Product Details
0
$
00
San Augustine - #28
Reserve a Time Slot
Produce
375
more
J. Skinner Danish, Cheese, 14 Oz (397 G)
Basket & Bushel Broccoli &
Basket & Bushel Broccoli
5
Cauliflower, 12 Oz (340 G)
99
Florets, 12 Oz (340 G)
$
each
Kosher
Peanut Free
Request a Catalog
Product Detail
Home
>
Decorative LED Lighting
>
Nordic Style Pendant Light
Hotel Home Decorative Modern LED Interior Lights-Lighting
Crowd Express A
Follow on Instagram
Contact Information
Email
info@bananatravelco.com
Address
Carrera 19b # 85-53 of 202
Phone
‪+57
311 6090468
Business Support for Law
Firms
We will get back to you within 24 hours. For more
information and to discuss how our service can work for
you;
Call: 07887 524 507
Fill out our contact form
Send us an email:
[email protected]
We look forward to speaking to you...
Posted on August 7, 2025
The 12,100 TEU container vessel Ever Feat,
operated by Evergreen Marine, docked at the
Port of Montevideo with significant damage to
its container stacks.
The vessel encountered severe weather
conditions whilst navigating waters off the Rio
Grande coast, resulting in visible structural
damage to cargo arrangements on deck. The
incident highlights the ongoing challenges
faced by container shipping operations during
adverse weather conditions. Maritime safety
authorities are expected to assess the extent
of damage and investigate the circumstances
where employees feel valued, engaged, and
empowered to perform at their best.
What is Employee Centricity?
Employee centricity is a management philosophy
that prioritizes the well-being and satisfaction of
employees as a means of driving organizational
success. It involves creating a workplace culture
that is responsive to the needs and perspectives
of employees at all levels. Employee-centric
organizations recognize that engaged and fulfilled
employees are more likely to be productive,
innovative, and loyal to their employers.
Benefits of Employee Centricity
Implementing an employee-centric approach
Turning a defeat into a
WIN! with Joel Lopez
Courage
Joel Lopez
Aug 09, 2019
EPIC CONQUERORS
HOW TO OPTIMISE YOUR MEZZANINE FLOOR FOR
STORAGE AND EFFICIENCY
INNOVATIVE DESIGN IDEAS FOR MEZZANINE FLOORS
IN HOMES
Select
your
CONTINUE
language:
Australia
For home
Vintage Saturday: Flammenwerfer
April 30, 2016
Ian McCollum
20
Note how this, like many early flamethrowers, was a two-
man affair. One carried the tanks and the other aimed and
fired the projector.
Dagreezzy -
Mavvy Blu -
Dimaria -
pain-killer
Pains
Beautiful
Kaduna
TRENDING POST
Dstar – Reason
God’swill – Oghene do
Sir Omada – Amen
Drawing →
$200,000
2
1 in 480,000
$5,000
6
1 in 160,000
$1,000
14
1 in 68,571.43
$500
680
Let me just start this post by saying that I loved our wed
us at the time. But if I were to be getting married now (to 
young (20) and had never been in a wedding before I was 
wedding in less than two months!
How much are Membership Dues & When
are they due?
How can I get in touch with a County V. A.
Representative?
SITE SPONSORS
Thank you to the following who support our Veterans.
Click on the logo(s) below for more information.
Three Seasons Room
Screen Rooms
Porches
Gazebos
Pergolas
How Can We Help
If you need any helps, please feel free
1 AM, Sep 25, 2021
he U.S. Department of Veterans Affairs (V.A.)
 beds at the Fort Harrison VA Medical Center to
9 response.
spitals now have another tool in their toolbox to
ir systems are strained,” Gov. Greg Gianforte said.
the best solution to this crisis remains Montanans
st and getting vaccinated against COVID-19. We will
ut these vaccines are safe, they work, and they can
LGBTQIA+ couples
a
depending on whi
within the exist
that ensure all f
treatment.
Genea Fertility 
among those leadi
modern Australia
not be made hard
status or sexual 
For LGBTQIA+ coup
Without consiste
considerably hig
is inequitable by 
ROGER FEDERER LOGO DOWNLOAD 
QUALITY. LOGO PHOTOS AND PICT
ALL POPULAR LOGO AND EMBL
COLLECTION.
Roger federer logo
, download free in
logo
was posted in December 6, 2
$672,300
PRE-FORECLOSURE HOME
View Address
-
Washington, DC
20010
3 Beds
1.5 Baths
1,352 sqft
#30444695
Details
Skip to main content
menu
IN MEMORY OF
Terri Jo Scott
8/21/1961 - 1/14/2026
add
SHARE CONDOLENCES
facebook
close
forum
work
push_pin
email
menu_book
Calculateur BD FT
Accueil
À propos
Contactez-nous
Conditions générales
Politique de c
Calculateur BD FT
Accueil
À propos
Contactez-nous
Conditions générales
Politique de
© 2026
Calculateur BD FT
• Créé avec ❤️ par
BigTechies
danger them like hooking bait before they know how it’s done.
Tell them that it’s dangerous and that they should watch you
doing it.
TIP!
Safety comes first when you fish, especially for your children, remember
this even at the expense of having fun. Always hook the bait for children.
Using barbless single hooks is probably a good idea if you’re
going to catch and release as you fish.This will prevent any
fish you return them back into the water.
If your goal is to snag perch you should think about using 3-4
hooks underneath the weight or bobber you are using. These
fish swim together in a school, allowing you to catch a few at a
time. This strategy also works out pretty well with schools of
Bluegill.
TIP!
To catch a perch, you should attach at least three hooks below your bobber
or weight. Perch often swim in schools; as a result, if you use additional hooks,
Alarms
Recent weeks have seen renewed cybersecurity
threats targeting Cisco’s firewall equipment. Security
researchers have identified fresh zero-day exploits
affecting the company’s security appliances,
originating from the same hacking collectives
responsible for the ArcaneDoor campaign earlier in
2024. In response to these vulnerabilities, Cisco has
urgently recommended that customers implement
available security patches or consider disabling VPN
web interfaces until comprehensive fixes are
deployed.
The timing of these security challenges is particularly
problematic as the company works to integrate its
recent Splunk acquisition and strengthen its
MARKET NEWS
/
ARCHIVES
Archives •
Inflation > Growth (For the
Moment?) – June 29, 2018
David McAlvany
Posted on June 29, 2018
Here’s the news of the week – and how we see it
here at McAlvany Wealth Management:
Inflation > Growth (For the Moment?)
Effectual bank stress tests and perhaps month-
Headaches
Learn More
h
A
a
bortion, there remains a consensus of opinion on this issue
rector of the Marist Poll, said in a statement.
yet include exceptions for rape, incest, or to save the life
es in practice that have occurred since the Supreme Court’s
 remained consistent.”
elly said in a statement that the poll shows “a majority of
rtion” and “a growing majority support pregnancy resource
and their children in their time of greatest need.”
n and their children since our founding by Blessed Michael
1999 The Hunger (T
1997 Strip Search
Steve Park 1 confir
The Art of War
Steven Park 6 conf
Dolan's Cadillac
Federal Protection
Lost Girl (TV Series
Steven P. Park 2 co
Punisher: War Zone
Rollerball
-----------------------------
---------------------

--*--

Goal of the exercise:
Count the lines in the items above that contain the string "well". Reply with the number only.

Solution for this task:
2